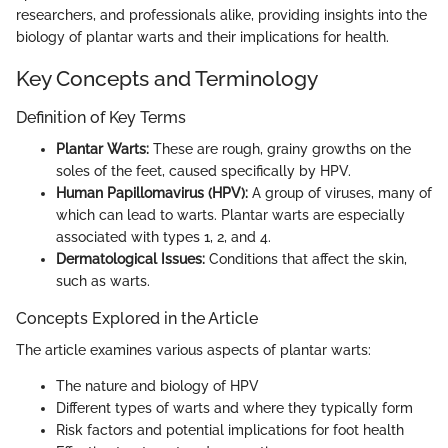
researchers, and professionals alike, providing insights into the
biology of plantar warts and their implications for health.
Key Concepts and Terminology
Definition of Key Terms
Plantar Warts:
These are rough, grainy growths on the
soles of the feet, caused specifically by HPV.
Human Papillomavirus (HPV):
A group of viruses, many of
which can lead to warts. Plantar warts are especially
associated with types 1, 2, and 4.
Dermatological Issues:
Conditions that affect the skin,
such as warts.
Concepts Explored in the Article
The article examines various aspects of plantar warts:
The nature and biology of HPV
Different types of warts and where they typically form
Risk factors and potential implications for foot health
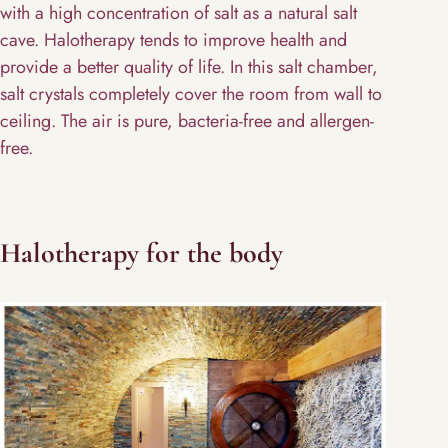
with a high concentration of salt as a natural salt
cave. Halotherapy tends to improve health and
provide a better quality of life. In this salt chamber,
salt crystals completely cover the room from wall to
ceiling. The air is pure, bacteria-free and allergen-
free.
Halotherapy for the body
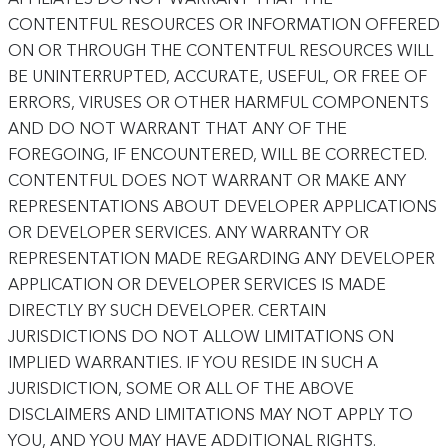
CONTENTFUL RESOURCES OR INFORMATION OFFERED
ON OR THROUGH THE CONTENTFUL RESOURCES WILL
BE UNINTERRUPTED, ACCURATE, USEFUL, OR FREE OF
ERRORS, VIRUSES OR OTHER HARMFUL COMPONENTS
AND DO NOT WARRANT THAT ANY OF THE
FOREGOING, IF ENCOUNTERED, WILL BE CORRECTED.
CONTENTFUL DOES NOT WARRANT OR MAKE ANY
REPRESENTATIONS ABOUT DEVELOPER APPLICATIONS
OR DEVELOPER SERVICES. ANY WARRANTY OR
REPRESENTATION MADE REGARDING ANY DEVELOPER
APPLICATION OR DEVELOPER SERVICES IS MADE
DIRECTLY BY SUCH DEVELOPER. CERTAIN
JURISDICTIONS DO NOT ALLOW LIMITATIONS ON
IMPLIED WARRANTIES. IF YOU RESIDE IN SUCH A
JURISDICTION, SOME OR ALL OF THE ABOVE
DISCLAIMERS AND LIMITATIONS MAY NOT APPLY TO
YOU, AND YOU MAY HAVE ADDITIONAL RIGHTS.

::::::::::

To do ▸
Copy only the part of the records that runs from the first line to the line with "Risk factors and", ends included, leaving pictures out.

Your solution ▸
researchers, and professionals alike, providing insights into the
biology of plantar warts and their implications for health.
Key Concepts and Terminology
Definition of Key Terms
Plantar Warts:
These are rough, grainy growths on the
soles of the feet, caused specifically by HPV.
Human Papillomavirus (HPV):
A group of viruses, many of
which can lead to warts. Plantar warts are especially
associated with types 1, 2, and 4.
Dermatological Issues:
Conditions that affect the skin,
such as warts.
Concepts Explored in the Article
The article examines various aspects of plantar warts:
The nature and biology of HPV
Different types of warts and where they typically form
Risk factors and potential implications for foot health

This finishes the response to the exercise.